▶ **Work to complete**
Turn the text lines in the data below into one numbered list, leaving out blank lines and the pictures.

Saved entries
'''

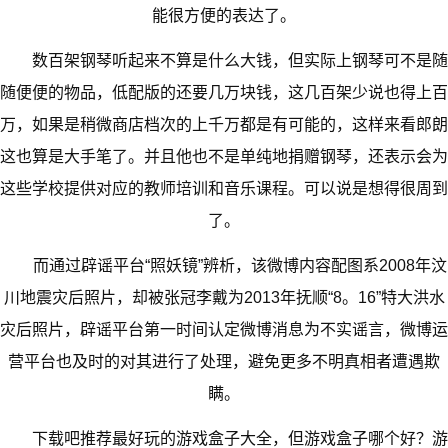
能很方便的表达了。
数百架钢琴听起来不算是什么大钱，但实际上钢琴可不是随
随便便的物品，低配版的还要几万块钱，这几百架少说也得上百
万，如果是稍微商店档次的上千万都是有可能的，这样来看郎朗
这也算是大手笔了。并且他也不是单纯地捐赠钢琴，还表示会为
这些学校提供对应的教师培训和音乐课程。可以说是想得很周到
了。
而通过辟谣平台“照妖镜”辨析，该微博内容配图系2008年汶
川地震灾后照片，却被张冠李戴为2013年抚顺“8。16”特大洪水
灾后照片，辟谣平台第一时间认定微博消息为不实谣言，微博运
营平台也及时的对其进行了处理，避免更多不明真相者遭遇欺
瞒。
下载吧推荐最好玩的游戏盒子大全，但游戏盒子哪个好？游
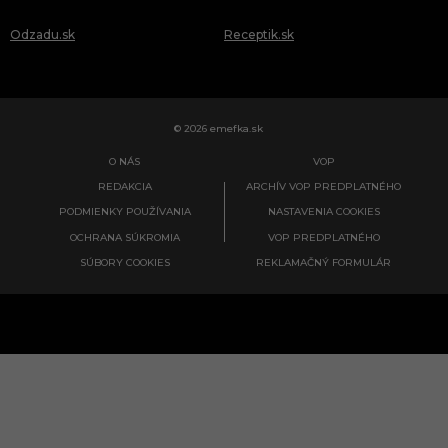
Odzadu.sk
Receptik.sk
© 2026 emefka.sk
O NÁS
VOP
REDAKCIA
ARCHÍV VOP PREDPLATNÉHO
PODMIENKY POUŽÍVANIA
NASTAVENIA COOKIES
OCHRANA SÚKROMIA
VOP PREDPLATNÉHO
SÚBORY COOKIES
REKLAMAČNÝ FORMULÁR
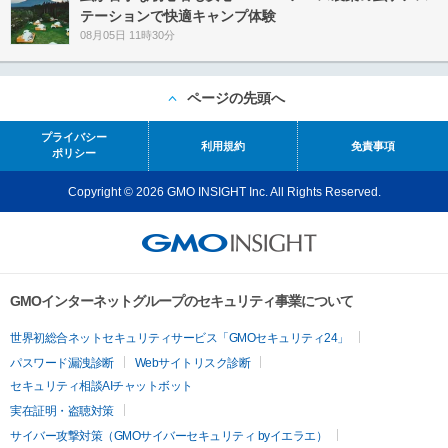
テーションで快適キャンプ体験
08月05日 11時30分
ページの先頭へ
プライバシー
利用規約
免責事項
ポリシー
Copyright © 2026 GMO INSIGHT Inc. All Rights Reserved.
GMOインターネットグループのセキュリティ事業について
世界初総合ネットセキュリティサービス「GMOセキュリティ24」
パスワード漏洩診断
Webサイトリスク診断
セキュリティ相談AIチャットボット
実在証明・盗聴対策
サイバー攻撃対策（GMOサイバーセキュリティ byイエラエ）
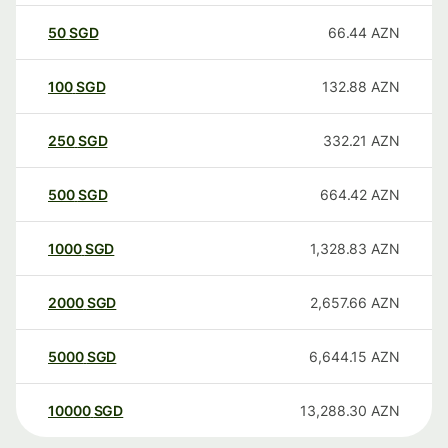
50
SGD
66.44
AZN
100
SGD
132.88
AZN
250
SGD
332.21
AZN
500
SGD
664.42
AZN
1000
SGD
1,328.83
AZN
2000
SGD
2,657.66
AZN
5000
SGD
6,644.15
AZN
10000
SGD
13,288.30
AZN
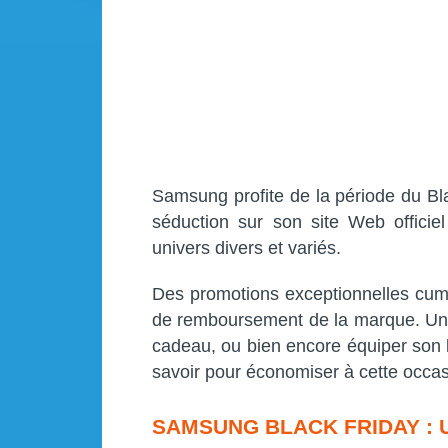
Samsung profite de la période du Bl
séduction sur son site Web officie
univers divers et variés.
Des promotions exceptionnelles cum
de remboursement de la marque. Une
cadeau, ou bien encore équiper son l
savoir pour économiser à cette occas
SAMSUNG BLACK FRIDAY : 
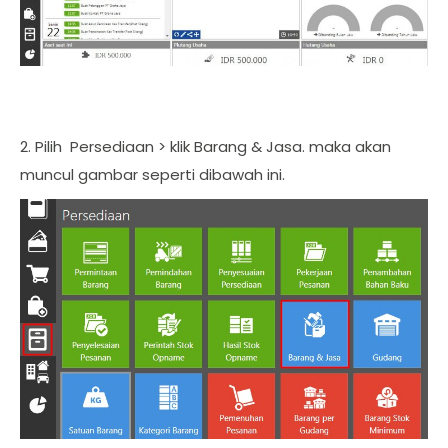
2. Pilih Persediaan > klik Barang & Jasa. maka akan
muncul gambar seperti dibawah ini.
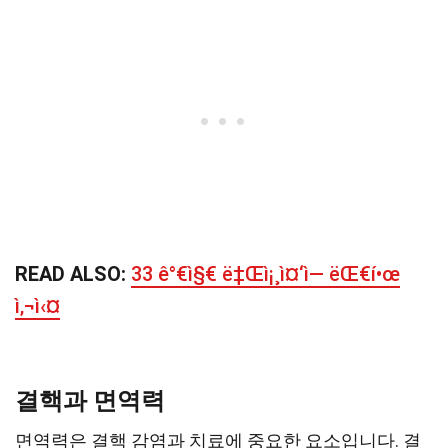
READ ALSO:
33 ê°€ì§€ ë‡Œì¡¸ì¤‘ì— ëŒ€í•œ
ì‚¬ì‹¤
결핵과 면역력
면역력은 결핵 감염과 치료에 중요한 요소입니다. 결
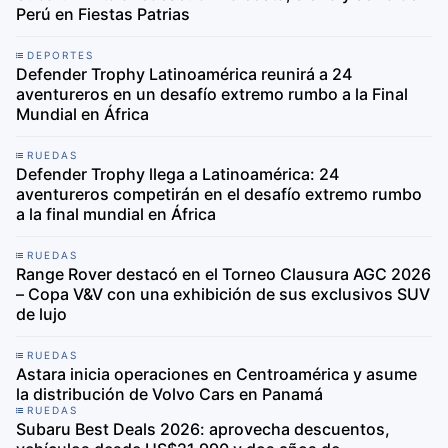
Perú en Fiestas Patrias
DEPORTES
Defender Trophy Latinoamérica reunirá a 24
aventureros en un desafío extremo rumbo a la Final
Mundial en África
RUEDAS
Defender Trophy llega a Latinoamérica: 24
aventureros competirán en el desafío extremo rumbo
a la final mundial en África
RUEDAS
Range Rover destacó en el Torneo Clausura AGC 2026
– Copa V&V con una exhibición de sus exclusivos SUV
de lujo
RUEDAS
Astara inicia operaciones en Centroamérica y asume
la distribución de Volvo Cars en Panamá
RUEDAS
Subaru Best Deals 2026: aprovecha descuentos,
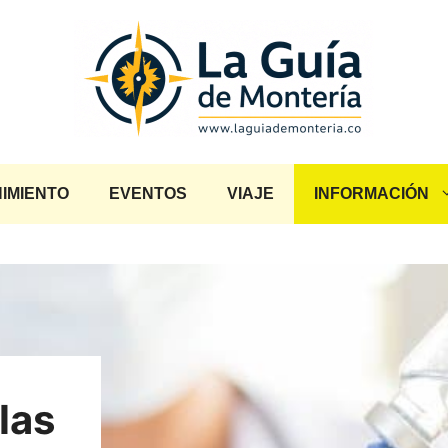
IMIENTO
EVENTOS
VIAJE
INFORMACIÓN
las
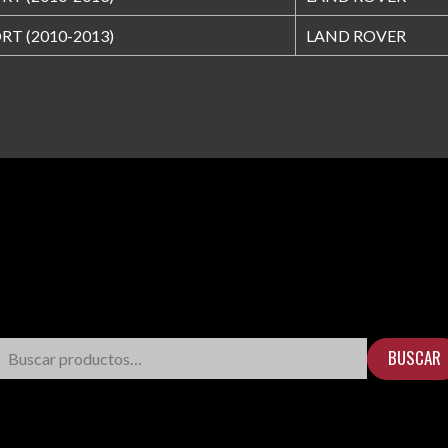
T (2010-2013)
LAND ROVER
BUSCAR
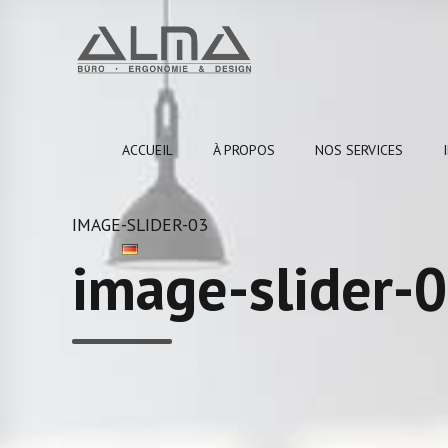
ACCUEIL
À PROPOS
NOS SERVICES
IMAGE-SLIDER-03
image-slider-0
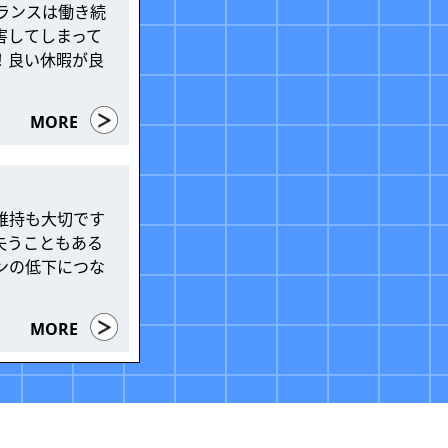
ランスは働き続
害してしまって
！良い休暇が良
MORE
維持も大切です
失うこともある
ンの低下につな
MORE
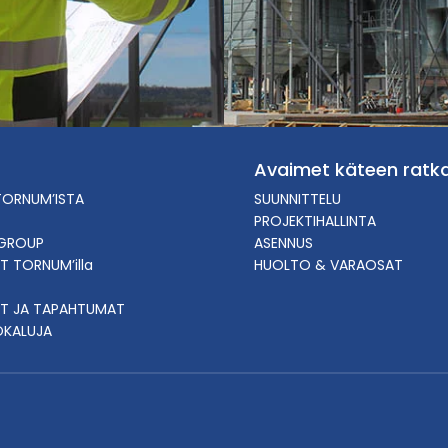
Avaimet käteen ratka
TORNUM’ISTA
SUUNNITTELU
PROJEKTIHALLINTA
GROUP
ASENNUS
T TORNUM’illa
HUOLTO & VARAOSAT
T JA TAPAHTUMAT
ÖKALUJA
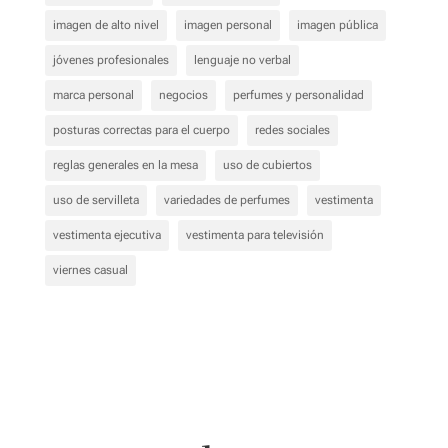
imagen de alto nivel
imagen personal
imagen pública
jóvenes profesionales
lenguaje no verbal
marca personal
negocios
perfumes y personalidad
posturas correctas para el cuerpo
redes sociales
reglas generales en la mesa
uso de cubiertos
uso de servilleta
variedades de perfumes
vestimenta
vestimenta ejecutiva
vestimenta para televisión
viernes casual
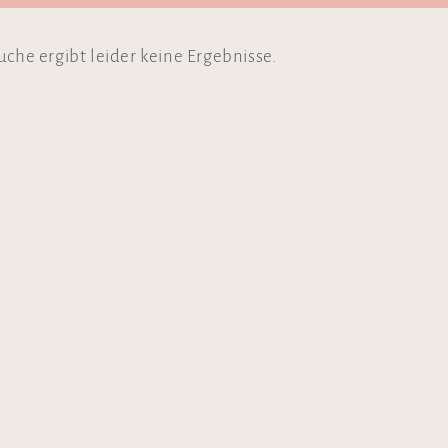
uche ergibt leider keine Ergebnisse.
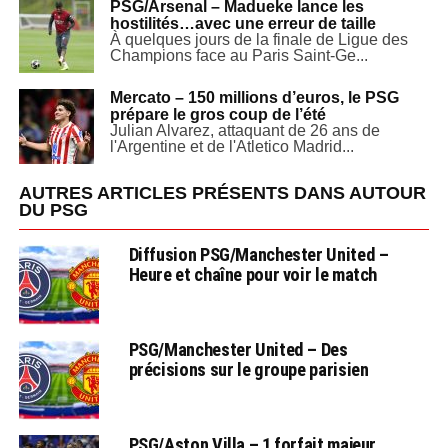
PSG/Arsenal – Madueke lance les
hostilités…avec une erreur de taille
À quelques jours de la finale de Ligue des
Champions face au Paris Saint-Ge...
Mercato – 150 millions d’euros, le PSG
prépare le gros coup de l’été
Julian Alvarez, attaquant de 26 ans de
l'Argentine et de l'Atletico Madrid...
AUTRES ARTICLES PRÉSENTS DANS AUTOUR
DU PSG
Diffusion PSG/Manchester United –
Heure et chaîne pour voir le match
PSG/Manchester United – Des
précisions sur le groupe parisien
PSG/Aston Villa – 1 forfait majeur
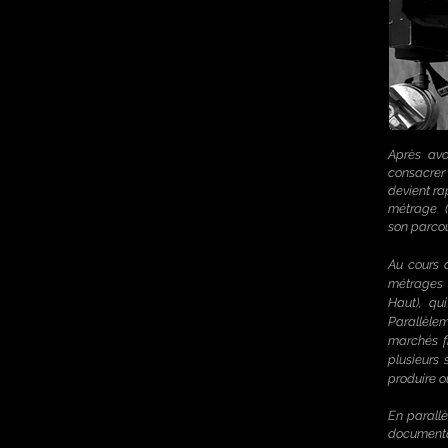
Après avo
consacrer 
devient ra
métrage (
son
parco
Au cours d
métrages 
Haut), qu
Parallèlem
marchés fr
plusieurs
produire o
En
parallè
documentai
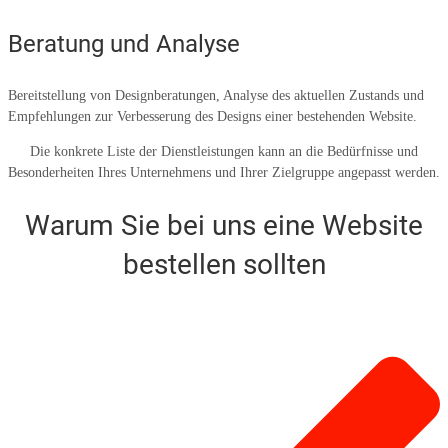
Beratung und Analyse
Bereitstellung von Designberatungen, Analyse des aktuellen Zustands und
Empfehlungen zur Verbesserung des Designs einer bestehenden Website.
Die konkrete Liste der Dienstleistungen kann an die Bedürfnisse und
Besonderheiten Ihres Unternehmens und Ihrer Zielgruppe angepasst werden.
Warum Sie bei uns eine Website
bestellen sollten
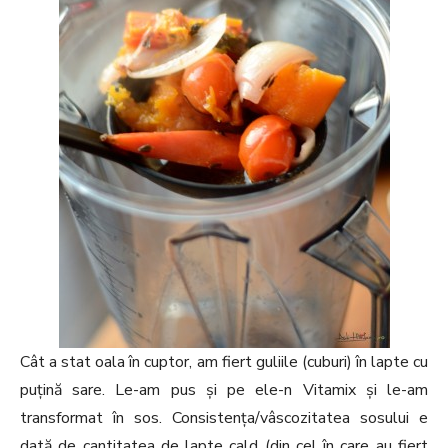
Cât a stat oala în cuptor, am fiert guliile (cuburi) în lapte cu
puțină sare. Le-am pus și pe ele-n Vitamix și le-am
transformat în sos. Consistența/vâscozitatea sosului e
dată de cantitatea de lapte cald (din cel în care au fiert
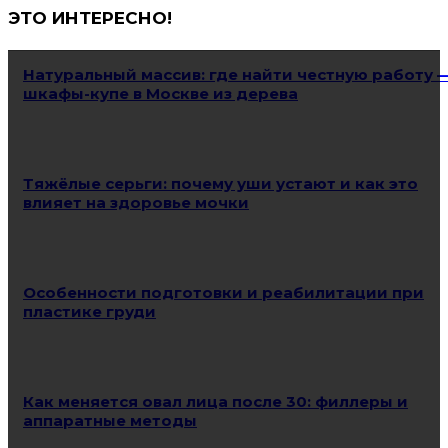
ЭТО ИНТЕРЕСНО!
Натуральный массив: где найти честную работу 
шкафы-купе в Москве из дерева
Тяжёлые серьги: почему уши устают и как это
влияет на здоровье мочки
Особенности подготовки и реабилитации при
пластике груди
Как меняется овал лица после 30: филлеры и
аппаратные методы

'''

▶ **Result**
1. 能很方便的表达了。
2. 数百架钢琴听起来不算是什么大钱，但实际上钢琴可不是随
3. 随便便的物品，低配版的还要几万块钱，这几百架少说也得上百
4. 万，如果是稍微商店档次的上千万都是有可能的，这样来看郎朗
5. 这也算是大手笔了。并且他也不是单纯地捐赠钢琴，还表示会为
6. 这些学校提供对应的教师培训和音乐课程。可以说是想得很周到
7. 了。
8. 而通过辟谣平台“照妖镜”辨析，该微博内容配图系2008年汶
9. 川地震灾后照片，却被张冠李戴为2013年抚顺“8。16”特大洪水
10. 灾后照片，辟谣平台第一时间认定微博消息为不实谣言，微博运
11. 营平台也及时的对其进行了处理，避免更多不明真相者遭遇欺
12. 瞒。
13. 下载吧推荐最好玩的游戏盒子大全，但游戏盒子哪个好？游
14. Odzadu.sk
15. Receptik.sk
16. © 2026 emefka.sk
17. O NÁS
18. VOP
19. REDAKCIA
20. ARCHÍV VOP PREDPLATNÉHO
21. PODMIENKY POUŽÍVANIA
22. NASTAVENIA COOKIES
23. OCHRANA SÚKROMIA
24. VOP PREDPLATNÉHO
25. SÚBORY COOKIES
26. REKLAMAČNÝ FORMULÁR
27. テーションで快適キャンプ体験
28. 08月05日 11時30分
29. ページの先頭へ
30. プライバシー
31. 利用規約
32. 免責事項
33. ポリシー
34. Copyright © 2026 GMO INSIGHT Inc. All Rights Reserved.
35. GMOインターネットグループのセキュリティ事業について
36. 世界初総合ネットセキュリティサービス「GMOセキュリティ24」
37. パスワード漏洩診断
38. Webサイトリスク診断
39. セキュリティ相談AIチャットボット
40. 実在証明・盗聴対策
41. サイバー攻撃対策（GMOサイバーセキュリティ byイエラエ）
42. 50
43. SGD
44. 66.44
45. AZN
46. 100
47. SGD
48. 132.88
49. AZN
50. 250
51. SGD
52. 332.21
53. AZN
54. 500
55. SGD
56. 664.42
57. AZN
58. 1000
59. SGD
60. 1,328.83
61. AZN
62. 2000
63. SGD
64. 2,657.66
65. AZN
66. 5000
67. SGD
68. 6,644.15
69. AZN
70. 10000
71. SGD
72. 13,288.30
73. AZN
74. Samsung profite de la période du Bl
75. séduction sur son site Web officie
76. univers divers et variés.
77. Des promotions exceptionnelles cum
78. de remboursement de la marque. Une
79. cadeau, ou bien encore équiper son l
80. savoir pour économiser à cette occas
81. SAMSUNG BLACK FRIDAY : 
82. 2. Pilih Persediaan > klik Barang & Jasa. maka akan
83. muncul gambar seperti dibawah ini.
84. READ ALSO:
85. 33 ê°€ì§€ ë‡Œì¡¸ì¤‘ì— ëŒ€í•œ
86. ì‚¬ì‹¤
87. 결핵과 면역력
88. 면역력은 결핵 감염과 치료에 중요한 요소입니다. 결
89. Perú en Fiestas Patrias
90. DEPORTES
91. Defender Trophy Latinoamérica reunirá a 24
92. aventureros en un desafío extremo rumbo a la Final
93. Mundial en África
94. RUEDAS
95. Defender Trophy llega a Latinoamérica: 24
96. aventureros competirán en el desafío extremo rumbo
97. a la final mundial en África
98. RUEDAS
99. Range Rover destacó en el Torneo Clausura AGC 2026
100. – Copa V&V con una exhibición de sus exclusivos SUV
101. de lujo
102. RUEDAS
103. Astara inicia operaciones en Centroamérica y asume
104. la distribución de Volvo Cars en Panamá
105. RUEDAS
106. Subaru Best Deals 2026: aprovecha descuentos,
107. IMIENTO
108. EVENTOS
109. VIAJE
110. INFORMACIÓN
111. las
112. T (2010-2013)
113. LAND ROVER
114. BUSCAR
115. ACCUEIL
116. À PROPOS
117. NOS SERVICES
118. IMAGE-SLIDER-03
119. image-slider-0
120. ランスは働き続
121. 害してしまって
122. ！良い休暇が良
123. MORE
124. 維持も大切です
125. 失うこともある
126. ンの低下につな
127. MORE
128. Avaimet käteen ratka
129. TORNUM’ISTA
130. SUUNNITTELU
131. PROJEKTIHALLINTA
132. GROUP
133. ASENNUS
134. T TORNUM’illa
135. HUOLTO & VARAOSAT
136. T JA TAPAHTUMAT
137. ÖKALUJA
138. imagen de alto nivel
139. imagen personal
140. imagen pública
141. jóvenes profesionales
142. lenguaje no verbal
143. marca personal
144. negocios
145. perfumes y personalidad
146. posturas correctas para el cuerpo
147. redes sociales
148. reglas generales en la mesa
149. uso de cubiertos
150. uso de servilleta
151. variedades de perfumes
152. vestimenta
153. vestimenta ejecutiva
154. vestimenta para televisión
155. viernes casual
156. uche ergibt leider keine Ergebnisse.
157. PSG/Arsenal – Madueke lance les
158. hostilités…avec une erreur de taille
159. À quelques jours de la finale de Ligue des
160. Champions face au Paris Saint-Ge...
161. Mercato – 150 millions d’euros, le PSG
162. prépare le gros coup de l’été
163. Julian Alvarez, attaquant de 26 ans de
164. l'Argentine et de l'Atletico Madrid...
165. AUTRES ARTICLES PRÉSENTS DANS AUTOUR
166. DU PSG
167. Diffusion PSG/Manchester United –
168. Heure et chaîne pour voir le match
169. PSG/Manchester United – Des
170. précisions sur le groupe parisien
171. PSG/Aston Villa – 1 forfait majeur
172. Après avo
173. consacrer 
174. devient ra
175. métrage (
176. son
177. parco
178. Au cours d
179. métrages 
180. Haut), qu
181. Parallèlem
182. marchés fr
183. plusieurs
184. produire o
185. En
186. parallè
187. documentai
188. Beratung und Analyse
189. Bereitstellung von Designberatungen, Analyse des aktuellen Zustands und
190. Empfehlungen zur Verbesserung des Designs einer bestehenden Website.
191. Die konkrete Liste der Dienstleistungen kann an die Bedürfnisse und
192. Besonderheiten Ihres Unternehmens und Ihrer Zielgruppe angepasst werden.
193. Warum Sie bei uns eine Website
194. bestellen sollten
195. Cât a stat oala în cuptor, am fiert guliile (cuburi) în lapte cu
196. puțină sare. Le-am pus și pe ele-n Vitamix și le-am
197. transformat în sos. Consistența/vâscozitatea sosului e
198. dată de cantitatea de lapte cald (din cel în care au fiert
199. ЭТО ИНТЕРЕСНО!
200. Натуральный массив: где найти честную работу 
201. шкафы-купе в Москве из дерева
202. Тяжёлые серьги: почему уши устают и как это
203. влияет на здоровье мочки
204. Особенности подготовки и реабилитации при
205. пластике груди
206. Как меняется овал лица после 30: филлеры и
207. аппаратные методы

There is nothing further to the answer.